Comme madame [la requérante] n’a été jusqu’à maintenant l’objet d’aucun traitement psychologique ou psychiatrique, il est trop tôt pour consolider sa condition psychique. Une prise en charge psychothérapeutique est en effet indiquée durant une période d’au moins trois à six mois et avec une médication antidépressive et anxiolytique à dosage approprié.
Comme la condition psychique de madame [la requérante] est fort susceptible d’être modifiée avec un traitement adéquat, il est trop tôt pour évaluer les séquelles psychologiques permanentes de même que les limitations fonctionnelles sur le plan psychique.
En raison de sa symptomatologie douloureuse et psychiatrique, madame [la requérante] est actuellement incapable de reprendre le travail qu’elle faisait au moment de l’accident.»
[17] Le 25 février 1997, la requérante subit une expertise psychiatrique pour le compte de l’intimée par le Dr Ronald Goulet. Le Tribunal retient les éléments suivants :
«En résumé, il s’agit d’une dame qui a été ébranlée par un accident d’automobile sérieux qui a causé la mort de sa belle-sœur, mais dont la condition s’est un peu améliorée depuis le début de la grossesse. Madame dit avoir par contre beaucoup de soucis, entre autres par rapport à son frère qui a perdu sa femme lors de l’accident, le fait qu’elle ne travaille pas et a des problèmes financiers, et à cause du syndrome douloureux qu’elle présente.
Examen mental objectif :
À l’examen, Madame nous dit être moins triste depuis qu’elle est enceinte et, de fait, elle n’apparaît pas d’humeur dépressive. L’affect est modulé et mobilisable, il y a cependant un contenu de tristesse lié au décès de la belle-sœur et de la culpabilité qui s’ensuit.
Madame ne rapport aucune hallucination, et les idées en rapport avec le retour de sa belle-sœur ne sont pas psychotiques mais plutôt liées à un deuil non résolu.
Nous sommes en présence d’une personne qui refuse un traitement psychiatrique et dit ne pas en avoir besoin mais plutôt d’un support qu’elle retrouve cependant dans son entourage.
Impression diagnostique :
Trouble de l’adaptation forme anxio-dépressive d’intensité très légère puisqu’il s’est produit une certaine amélioration depuis l’examen du Docteur Béliveau.

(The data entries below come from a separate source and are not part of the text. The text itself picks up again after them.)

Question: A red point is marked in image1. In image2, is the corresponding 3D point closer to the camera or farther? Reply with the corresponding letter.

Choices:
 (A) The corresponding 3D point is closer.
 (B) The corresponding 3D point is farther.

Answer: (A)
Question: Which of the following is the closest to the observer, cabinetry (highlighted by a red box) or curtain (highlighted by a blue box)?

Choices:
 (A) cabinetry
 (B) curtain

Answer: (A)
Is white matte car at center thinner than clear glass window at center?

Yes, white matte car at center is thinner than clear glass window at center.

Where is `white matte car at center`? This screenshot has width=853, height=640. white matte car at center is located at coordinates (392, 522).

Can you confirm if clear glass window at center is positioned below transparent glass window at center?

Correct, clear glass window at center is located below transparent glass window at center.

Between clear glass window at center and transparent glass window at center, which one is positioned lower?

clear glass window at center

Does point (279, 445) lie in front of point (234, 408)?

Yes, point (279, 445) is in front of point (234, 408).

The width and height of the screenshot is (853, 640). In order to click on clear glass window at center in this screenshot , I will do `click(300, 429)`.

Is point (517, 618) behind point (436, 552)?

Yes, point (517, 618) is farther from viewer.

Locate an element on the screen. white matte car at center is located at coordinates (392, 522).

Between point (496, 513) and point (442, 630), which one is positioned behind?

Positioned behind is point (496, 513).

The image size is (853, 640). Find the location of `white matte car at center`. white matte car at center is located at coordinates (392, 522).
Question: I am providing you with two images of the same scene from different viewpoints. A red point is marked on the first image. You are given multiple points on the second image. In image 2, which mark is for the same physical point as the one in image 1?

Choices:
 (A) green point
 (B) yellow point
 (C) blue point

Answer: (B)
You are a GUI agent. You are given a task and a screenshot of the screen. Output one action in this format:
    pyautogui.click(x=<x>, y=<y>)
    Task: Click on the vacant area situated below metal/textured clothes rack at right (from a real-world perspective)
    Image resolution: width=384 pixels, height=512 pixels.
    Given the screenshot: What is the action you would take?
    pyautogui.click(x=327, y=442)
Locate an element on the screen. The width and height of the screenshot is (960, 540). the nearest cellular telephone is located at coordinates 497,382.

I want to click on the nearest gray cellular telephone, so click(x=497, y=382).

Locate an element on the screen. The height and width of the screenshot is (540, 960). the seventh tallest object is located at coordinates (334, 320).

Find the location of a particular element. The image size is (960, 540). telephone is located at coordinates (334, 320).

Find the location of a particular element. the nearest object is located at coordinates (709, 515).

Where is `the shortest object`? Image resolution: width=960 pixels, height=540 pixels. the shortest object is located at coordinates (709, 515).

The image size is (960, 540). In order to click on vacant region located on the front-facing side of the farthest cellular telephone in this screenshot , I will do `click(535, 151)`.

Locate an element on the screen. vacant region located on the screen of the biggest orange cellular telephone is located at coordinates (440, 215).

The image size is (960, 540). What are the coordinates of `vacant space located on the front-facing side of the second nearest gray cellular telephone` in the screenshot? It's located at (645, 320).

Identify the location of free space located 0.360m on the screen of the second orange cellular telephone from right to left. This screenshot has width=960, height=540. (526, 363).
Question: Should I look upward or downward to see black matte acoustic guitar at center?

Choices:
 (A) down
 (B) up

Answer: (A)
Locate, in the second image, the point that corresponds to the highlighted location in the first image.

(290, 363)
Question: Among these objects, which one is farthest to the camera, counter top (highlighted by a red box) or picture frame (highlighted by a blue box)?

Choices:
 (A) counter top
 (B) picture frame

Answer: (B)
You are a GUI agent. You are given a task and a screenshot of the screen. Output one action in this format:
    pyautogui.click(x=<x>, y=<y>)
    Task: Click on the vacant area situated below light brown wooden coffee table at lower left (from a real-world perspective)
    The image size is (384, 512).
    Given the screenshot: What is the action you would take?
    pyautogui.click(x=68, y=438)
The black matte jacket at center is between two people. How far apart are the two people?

Opinion, conclusion et réponses aux questions posées :
Relation : Au niveau de la relation entre le trouble de l’adaptation actuel et l’accident, Madame vit de la culpabilité par rapport au décès de sa belle-sœur mais ceci est plus lié à une condition personnelle, Madame a eu quand même des difficultés familiales et sa propre mère lui reproche la mort de sa belle-sœur. Dans ce contexte, les éléments les plus importants au niveau de notre examen psychiatrique ne sont pas directement mais indirectement liés à l’accident.»
[18] En résumé, le Tribunal constate que la requérante ne s’est jamais plainte à ses médecins de problème de nature psychologique avant l’expertise du Dr Marc Béliveau. Celui-ci recommandait une prise en charge psychothérapique pour une période de 3 à 6 mois avec médication anti-dépressive et anxiolytique.
[19] Le 25 février 1997, lors de l’expertise du Dr Goulet, psychiatre, celui-ci indique que la requérante refuse un traitement psychiatrique et dit ne pas en avoir besoin. De plus, la requérante lui affirmait «qu’un des facteurs de stress qu’elle présente actuellement est sa difficulté à trouver un emploi».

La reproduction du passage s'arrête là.